Günümüz modası inanılmaz bir hızda tasarlanıp, üretilip aynı hızla da tüketilmekte. Fakat sürdürülebilirlik açısından bakıldığında modayı oluşturan kıyafetlerin üretiminde kullanılan malzeme aslında doğal ve bu kadar hızla oluşmuyor (örneğin pamuğun yetişmesi 1 yıl sürüyor). Fast fashion yani günümüz moda anlayışı hızlı üretmenin yanında işçinin emeğinin karşılığını alamaması, çevreye verilen zarar ve sadece kar odaklı olması nedeniyle de tepki çekmekte. Aslında slow fashion tam anlamıyla hızla ilgili değil, daha çok tasarlama, üretme, tüketme ve daha iyi bir yaşam için bir felsefe. Sürdürülebilir moda tasarımcısı olan Kate Fletcher ‘Slow fashion zaman odaklı değil kalite odaklıdır ve tasarımcıların, satıcıların ve tüketicilerin davranışlarıyla işçileri, toplumu ve ekosistemi nasıl etkilediklerini düşündüğü ve umursadığı bir bilinç düzeyidir. diyerek açıklıyor bu anlayışı. www.katefletcher.com


-Büyük Resmi Görmek Moda aslında sosyal sistem ve çevre ile ilişkilidir. Tasarımcılar ürünleri ve yarattıkları moda ile kolektif bir beğeni oluştururlar bu da büyük çerçeveden baktığınızda çevreyi ve insanı etkilemektedir.

-Tüketimi Azaltmak Kullanılan malzemelerin kendilerini yenileyebilecek zamanlarının olması için belli bir süre geçmesi gereklidir. Bu süreyi tamamlayabilmek için tüketim anlayışımızı değiştirerek daha az ürün satın almalıyız. Bu sayede çevreyi ve ürünün üretildiği malzemenin yaşam döngüsüne zarar vermemiş oluruz.

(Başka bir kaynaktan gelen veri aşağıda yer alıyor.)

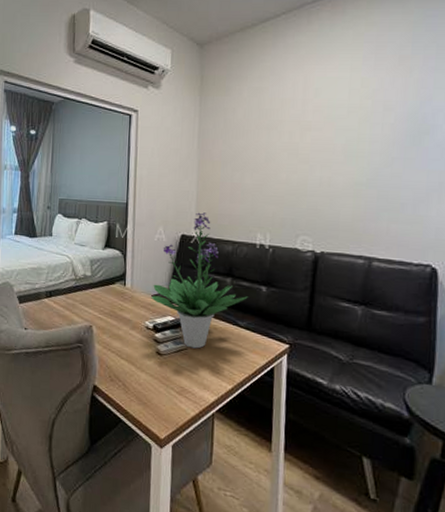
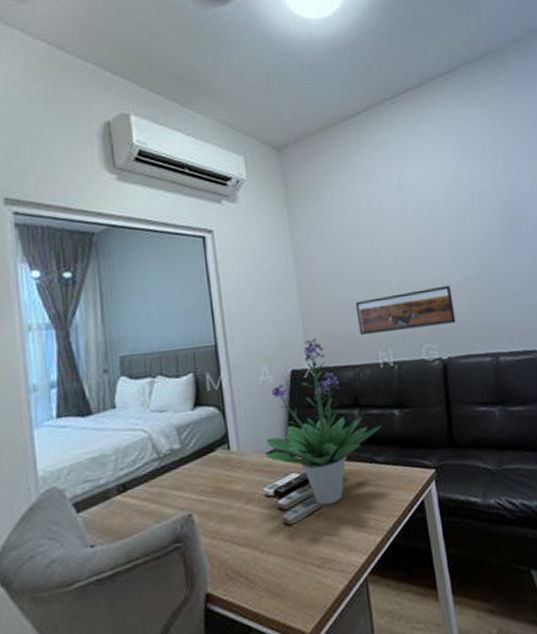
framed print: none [243,186,337,222] -> present [356,285,456,335]

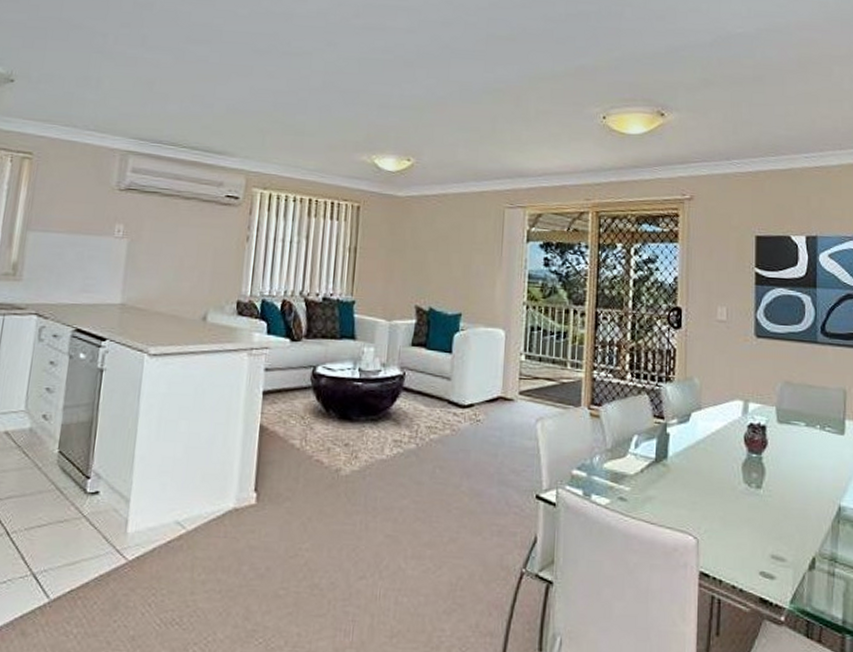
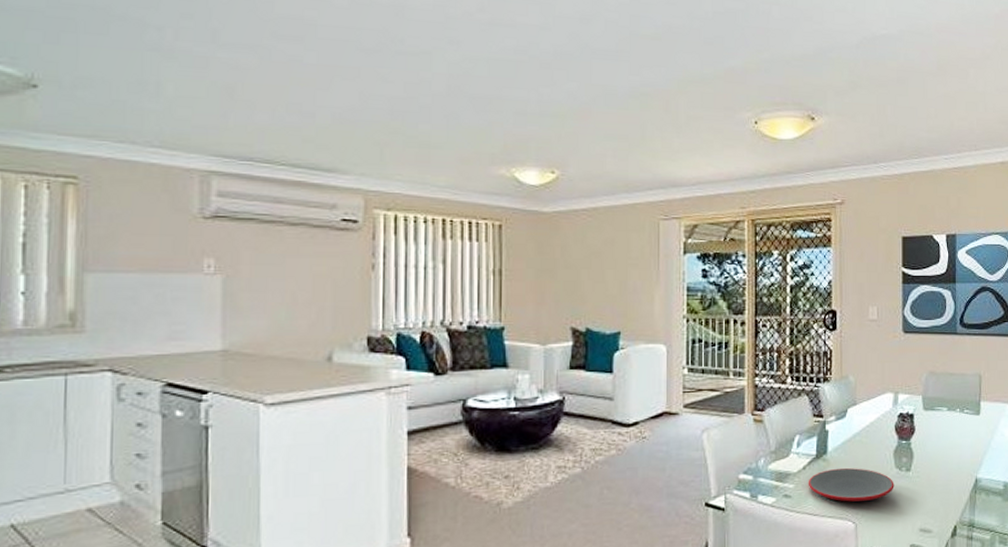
plate: none [645,475,742,516] -> present [808,467,894,502]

-Çeşitlilik Slow Fashion ürünler aslında ekolojik, sosyal ve kültürel çeşitliliğin korunmasına yardım etmektedir. Ekolojik olarak daha dikkatli ve az ham madde kullanarak, sosyal olarak ikinci el ve vintage ürünlerin kullanımını arttırarak ve kültürel olarak da yerel modacılara ve üretime destek vererek dünyaya katkı sağlayabiliriz.

-İnsana Saygı Tekstil üretiminde çalışan işçilere sağlıklı çevre koşulları sağlanması, yeterli ve adil ücret ödenmesi önemlidir. Ayrıca yerel halkı tekstil konusunda eğitmek gibi sosyal sorumluluk projeleri geliştirilerek fabrikanın bulunduğu bölge halkına destek olunabilmektedir.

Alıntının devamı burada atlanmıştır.